We arrive at a scenario where intrusive surveillance measures could be applied to the vast majority of possible offenses without prior control. This raises serious problems for due process, necessity, and proportionality that put the privacy of citizens at risk.

Copy-pasting bad ideas

Typically, you would assume that legislation dealing with basic human rights like privacy, and complex governmental obligations such as public security, would be thoroughly debated and substantiated before its implementation. But as we’ve shown in our discussion of the procedure that enabled the presidential decree, not much debate is going on. At least, there won’t be until the congress reviews the decree, which should happen in the next couple of weeks.

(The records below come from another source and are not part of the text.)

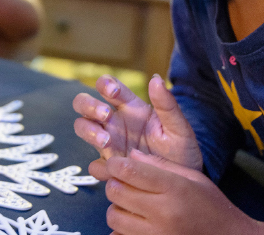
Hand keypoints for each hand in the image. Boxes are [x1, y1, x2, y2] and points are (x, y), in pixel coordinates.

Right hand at [73, 74, 201, 178]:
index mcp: (131, 107)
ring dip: (88, 130)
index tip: (114, 92)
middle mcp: (115, 122)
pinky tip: (114, 169)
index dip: (105, 84)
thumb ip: (168, 105)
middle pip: (83, 103)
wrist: (181, 185)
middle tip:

When it comes to substantiating the need for such exceptional surveillance measures, the president’s office also fell short. The “motivation appendix” that accompanies the decree only describes what data retention is, and copy-pastes complete paragraphs of foreign legislation and research in order to try to justify the measure.

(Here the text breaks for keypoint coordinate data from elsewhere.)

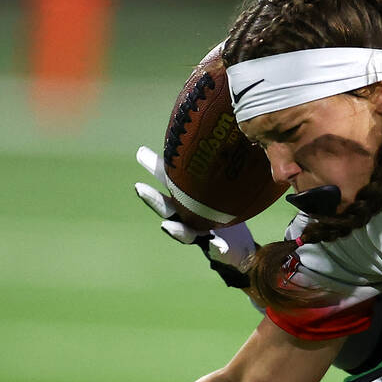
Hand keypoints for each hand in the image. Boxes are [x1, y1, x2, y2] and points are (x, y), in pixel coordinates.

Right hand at [135, 145, 256, 287]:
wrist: (242, 250)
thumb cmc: (228, 212)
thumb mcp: (222, 188)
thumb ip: (216, 168)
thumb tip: (216, 130)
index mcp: (187, 202)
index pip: (169, 183)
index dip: (155, 170)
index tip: (141, 153)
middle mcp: (189, 220)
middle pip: (167, 209)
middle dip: (153, 199)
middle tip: (139, 188)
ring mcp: (202, 237)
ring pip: (185, 233)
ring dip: (175, 230)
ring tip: (167, 226)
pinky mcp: (220, 250)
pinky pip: (217, 249)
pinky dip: (215, 247)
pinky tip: (216, 243)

In fact, as the Peruvian digital rights think tank Hiperderecho reported last week, the presidency copied whole paragraphs from the preamble of the Spanish Data Retention Law 25/2007 and the European Directive 2006/24/CE, which was invalidated last year by the European Court of Justice [PDF] over human rights concerns. All of this without quotation and altering words in the text to make it appear to be original.

There is also an interesting piece of text that was copied as well. In the part of the appendix where data retention is described, the presidency’s text copied complete paragraphs from a piece of research by colombian activist Juan Diego Castañeda for Fundacion Karisma that makes the case against data retention policies. And again, the text is copied without due attribution. You can view these copy-pasted documents here, here, and here. 

What happens next?

As Hiperderecho’s director Miguel Morachimo observed in one of his posts on the matter, plagiarism would qualify as one of the crimes authorizing location surveillance and data retention, according to the decree and internal Peruvian legislation. So, if Juan Diego were to file a complaint, the very tool created by the decree could be used against its authors – that is to say, the president’s office.

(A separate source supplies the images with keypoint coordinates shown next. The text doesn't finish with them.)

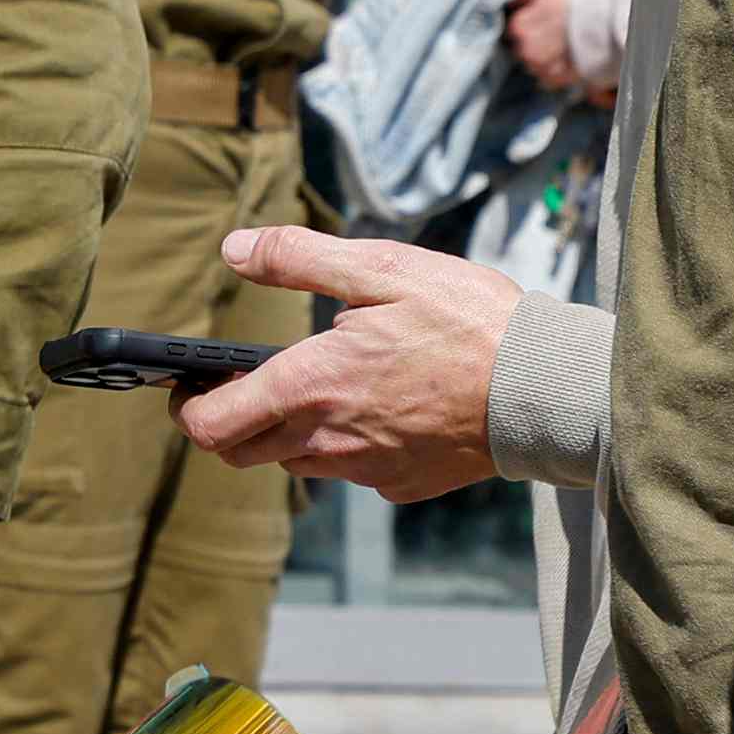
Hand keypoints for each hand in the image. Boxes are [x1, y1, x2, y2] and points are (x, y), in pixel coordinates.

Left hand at [177, 226, 519, 499]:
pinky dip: (347, 444)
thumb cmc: (469, 320)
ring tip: (321, 385)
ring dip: (288, 433)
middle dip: (228, 421)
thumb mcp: (382, 268)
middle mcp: (327, 440)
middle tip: (242, 385)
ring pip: (296, 462)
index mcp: (310, 386)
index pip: (211, 425)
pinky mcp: (401, 485)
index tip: (188, 386)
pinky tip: (380, 407)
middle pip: (241, 453)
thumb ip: (299, 258)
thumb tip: (235, 249)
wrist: (546, 388)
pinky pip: (352, 470)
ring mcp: (365, 469)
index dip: (188, 407)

Apart from this last example of legal irony, it is worrying that the Peruvian presidency didn’t even try to justify adopting these kind of measures using data or statistics related to its own country. Data retention has serious implications for user privacy and personal data security, even if it’s practiced using metadata. And access to real-time location data is an exceptional surveillance measure that should not be used without previous judicial review.

In the next couple of weeks, the Peruvian lawmakers will have the chance to assess the legal and practical problems that we’ve covered in this post. At that time, the Peruvian congress will have to vote either to pass this decree into law as it is, pass it with modifications, or reject it entirely.

We call on the Peruvian congress to evaluate seriously the need for the measures taken by the decree. Surveillance measures like real-time monitoring are only possible in a scenario where standards of necessity and proportionality are met. These imply, among other conditions, that surveillance should be conducted only after a previously issued and well-founded court order.

As for the data retention mandate, that should be taken away from public security legislation. The same principles we cite above in our discussion of the decree advise against the exercise of mass surveillance, and for a particularized and balanced approach to telecommunications storage, when needed.